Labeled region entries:
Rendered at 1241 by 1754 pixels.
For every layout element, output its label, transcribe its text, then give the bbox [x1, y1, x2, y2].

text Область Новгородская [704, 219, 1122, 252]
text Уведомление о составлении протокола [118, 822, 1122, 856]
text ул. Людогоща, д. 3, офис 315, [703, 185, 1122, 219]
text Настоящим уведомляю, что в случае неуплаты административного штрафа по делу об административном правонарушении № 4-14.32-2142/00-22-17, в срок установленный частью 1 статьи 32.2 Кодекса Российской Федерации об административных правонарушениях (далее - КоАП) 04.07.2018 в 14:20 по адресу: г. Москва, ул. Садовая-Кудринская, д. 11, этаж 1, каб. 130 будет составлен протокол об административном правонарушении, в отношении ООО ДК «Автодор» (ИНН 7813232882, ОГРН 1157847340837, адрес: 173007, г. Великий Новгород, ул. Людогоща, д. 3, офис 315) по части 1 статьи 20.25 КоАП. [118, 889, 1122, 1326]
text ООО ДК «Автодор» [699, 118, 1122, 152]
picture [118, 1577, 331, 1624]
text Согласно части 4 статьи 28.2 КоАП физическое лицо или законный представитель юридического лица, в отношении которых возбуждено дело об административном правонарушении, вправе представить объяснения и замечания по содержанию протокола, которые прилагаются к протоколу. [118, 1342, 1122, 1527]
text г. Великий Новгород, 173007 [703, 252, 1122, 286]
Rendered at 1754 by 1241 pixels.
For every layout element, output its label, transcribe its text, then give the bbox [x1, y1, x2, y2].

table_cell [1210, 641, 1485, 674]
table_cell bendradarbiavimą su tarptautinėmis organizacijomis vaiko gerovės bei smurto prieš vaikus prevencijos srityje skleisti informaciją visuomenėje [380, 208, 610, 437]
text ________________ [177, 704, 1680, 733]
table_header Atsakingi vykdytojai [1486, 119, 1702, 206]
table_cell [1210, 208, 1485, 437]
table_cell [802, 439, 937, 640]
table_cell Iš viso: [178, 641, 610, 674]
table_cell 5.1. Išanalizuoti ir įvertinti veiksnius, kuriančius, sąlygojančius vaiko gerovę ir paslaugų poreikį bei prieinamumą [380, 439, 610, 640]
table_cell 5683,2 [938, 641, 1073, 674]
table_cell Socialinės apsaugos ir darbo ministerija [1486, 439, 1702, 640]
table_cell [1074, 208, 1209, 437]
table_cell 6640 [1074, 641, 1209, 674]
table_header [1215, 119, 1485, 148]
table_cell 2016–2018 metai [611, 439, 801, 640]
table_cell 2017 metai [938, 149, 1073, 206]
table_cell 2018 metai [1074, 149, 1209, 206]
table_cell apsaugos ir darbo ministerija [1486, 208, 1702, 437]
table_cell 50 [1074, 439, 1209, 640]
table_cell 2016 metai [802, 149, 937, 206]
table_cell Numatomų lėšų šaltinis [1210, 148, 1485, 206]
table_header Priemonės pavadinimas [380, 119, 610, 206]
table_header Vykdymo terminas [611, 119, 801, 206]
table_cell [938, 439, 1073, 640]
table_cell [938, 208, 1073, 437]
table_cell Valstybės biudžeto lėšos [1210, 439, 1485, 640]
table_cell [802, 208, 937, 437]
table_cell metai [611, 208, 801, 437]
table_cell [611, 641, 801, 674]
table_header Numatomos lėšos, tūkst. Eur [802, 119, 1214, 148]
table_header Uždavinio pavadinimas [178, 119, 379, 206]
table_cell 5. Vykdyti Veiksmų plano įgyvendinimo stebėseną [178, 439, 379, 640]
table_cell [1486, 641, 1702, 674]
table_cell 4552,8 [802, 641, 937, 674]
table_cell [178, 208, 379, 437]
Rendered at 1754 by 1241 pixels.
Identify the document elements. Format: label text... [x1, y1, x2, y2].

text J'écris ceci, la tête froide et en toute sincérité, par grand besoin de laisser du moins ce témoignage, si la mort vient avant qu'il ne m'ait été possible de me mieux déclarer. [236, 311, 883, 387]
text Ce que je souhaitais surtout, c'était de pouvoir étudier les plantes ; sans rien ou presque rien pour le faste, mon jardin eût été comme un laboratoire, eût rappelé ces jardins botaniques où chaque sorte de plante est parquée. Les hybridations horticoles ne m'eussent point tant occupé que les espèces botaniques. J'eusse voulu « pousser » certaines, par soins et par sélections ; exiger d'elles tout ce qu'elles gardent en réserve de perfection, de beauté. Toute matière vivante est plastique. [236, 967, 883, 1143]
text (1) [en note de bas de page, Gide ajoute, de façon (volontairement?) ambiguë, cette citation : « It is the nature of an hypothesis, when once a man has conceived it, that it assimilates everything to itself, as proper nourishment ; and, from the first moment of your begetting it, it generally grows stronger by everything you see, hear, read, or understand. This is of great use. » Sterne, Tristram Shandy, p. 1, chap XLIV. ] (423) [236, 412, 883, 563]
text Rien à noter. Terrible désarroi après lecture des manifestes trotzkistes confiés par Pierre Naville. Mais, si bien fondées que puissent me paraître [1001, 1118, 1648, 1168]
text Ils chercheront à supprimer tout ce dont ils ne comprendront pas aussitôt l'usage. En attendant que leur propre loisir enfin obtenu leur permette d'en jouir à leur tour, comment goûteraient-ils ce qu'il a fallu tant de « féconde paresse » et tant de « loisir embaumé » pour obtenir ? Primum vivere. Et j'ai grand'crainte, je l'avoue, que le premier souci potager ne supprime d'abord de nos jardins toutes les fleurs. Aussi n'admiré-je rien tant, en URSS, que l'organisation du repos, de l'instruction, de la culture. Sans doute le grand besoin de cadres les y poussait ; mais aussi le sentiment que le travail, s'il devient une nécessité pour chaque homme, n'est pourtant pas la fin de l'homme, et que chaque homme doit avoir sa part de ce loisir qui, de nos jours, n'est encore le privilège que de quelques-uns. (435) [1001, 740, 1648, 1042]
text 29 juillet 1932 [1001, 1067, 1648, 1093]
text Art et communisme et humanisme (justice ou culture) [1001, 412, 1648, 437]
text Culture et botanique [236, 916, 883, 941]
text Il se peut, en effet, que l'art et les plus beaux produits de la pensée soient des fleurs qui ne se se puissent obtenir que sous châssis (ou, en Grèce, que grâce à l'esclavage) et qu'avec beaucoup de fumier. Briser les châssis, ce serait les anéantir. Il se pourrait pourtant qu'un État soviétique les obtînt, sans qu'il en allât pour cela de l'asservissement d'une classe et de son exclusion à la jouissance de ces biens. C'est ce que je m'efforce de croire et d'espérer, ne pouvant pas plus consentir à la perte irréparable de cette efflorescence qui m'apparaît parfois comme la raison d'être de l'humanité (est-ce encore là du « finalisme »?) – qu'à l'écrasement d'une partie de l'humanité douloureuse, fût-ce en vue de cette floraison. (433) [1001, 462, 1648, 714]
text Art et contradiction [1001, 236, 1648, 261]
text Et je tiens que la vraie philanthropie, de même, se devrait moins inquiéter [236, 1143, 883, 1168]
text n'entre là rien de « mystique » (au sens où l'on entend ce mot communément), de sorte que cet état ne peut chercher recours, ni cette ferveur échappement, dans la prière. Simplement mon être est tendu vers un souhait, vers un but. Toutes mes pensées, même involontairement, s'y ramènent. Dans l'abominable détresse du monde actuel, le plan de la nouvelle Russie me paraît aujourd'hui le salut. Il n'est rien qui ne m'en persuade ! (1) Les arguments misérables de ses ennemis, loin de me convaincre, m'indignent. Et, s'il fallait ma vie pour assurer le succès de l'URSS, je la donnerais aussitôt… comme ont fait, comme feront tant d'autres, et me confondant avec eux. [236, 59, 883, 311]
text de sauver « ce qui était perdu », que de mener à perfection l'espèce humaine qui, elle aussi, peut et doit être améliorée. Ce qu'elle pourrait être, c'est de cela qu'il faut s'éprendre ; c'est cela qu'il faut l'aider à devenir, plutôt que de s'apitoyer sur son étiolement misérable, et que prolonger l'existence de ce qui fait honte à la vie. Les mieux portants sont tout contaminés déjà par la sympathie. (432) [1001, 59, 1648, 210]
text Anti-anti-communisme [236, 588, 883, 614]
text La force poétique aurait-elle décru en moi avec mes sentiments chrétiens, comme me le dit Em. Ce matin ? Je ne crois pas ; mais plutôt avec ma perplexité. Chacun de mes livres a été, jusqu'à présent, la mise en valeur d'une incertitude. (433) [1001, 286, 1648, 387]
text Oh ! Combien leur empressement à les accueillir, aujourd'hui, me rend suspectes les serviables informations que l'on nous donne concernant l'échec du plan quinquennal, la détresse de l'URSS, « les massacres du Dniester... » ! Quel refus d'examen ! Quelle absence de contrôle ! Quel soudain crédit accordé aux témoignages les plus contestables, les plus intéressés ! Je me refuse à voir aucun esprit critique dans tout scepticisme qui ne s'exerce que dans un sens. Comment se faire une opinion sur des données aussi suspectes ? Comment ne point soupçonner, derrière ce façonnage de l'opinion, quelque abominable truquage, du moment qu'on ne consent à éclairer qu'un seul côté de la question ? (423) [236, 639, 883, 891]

▶ [What the task requires]
Write the rows as a numbered list, without blank lines, starting with the line that contains "text Область Новгородская" and going on through the line that contains "picture [118, 1577, 331, 1624]".

▶ [Task answer]
1. text Область Новгородская [704, 219, 1122, 252]
2. text Уведомление о составлении протокола [118, 822, 1122, 856]
3. text ул. Людогоща, д. 3, офис 315, [703, 185, 1122, 219]
4. text Настоящим уведомляю, что в случае неуплаты административного штрафа по делу об административном правонарушении № 4-14.32-2142/00-22-17, в срок установленный частью 1 статьи 32.2 Кодекса Российской Федерации об административных правонарушениях (далее - КоАП) 04.07.2018 в 14:20 по адресу: г. Москва, ул. Садовая-Кудринская, д. 11, этаж 1, каб. 130 будет составлен протокол об административном правонарушении, в отношении ООО ДК «Автодор» (ИНН 7813232882, ОГРН 1157847340837, адрес: 173007, г. Великий Новгород, ул. Людогоща, д. 3, офис 315) по части 1 статьи 20.25 КоАП. [118, 889, 1122, 1326]
5. text ООО ДК «Автодор» [699, 118, 1122, 152]
6. picture [118, 1577, 331, 1624]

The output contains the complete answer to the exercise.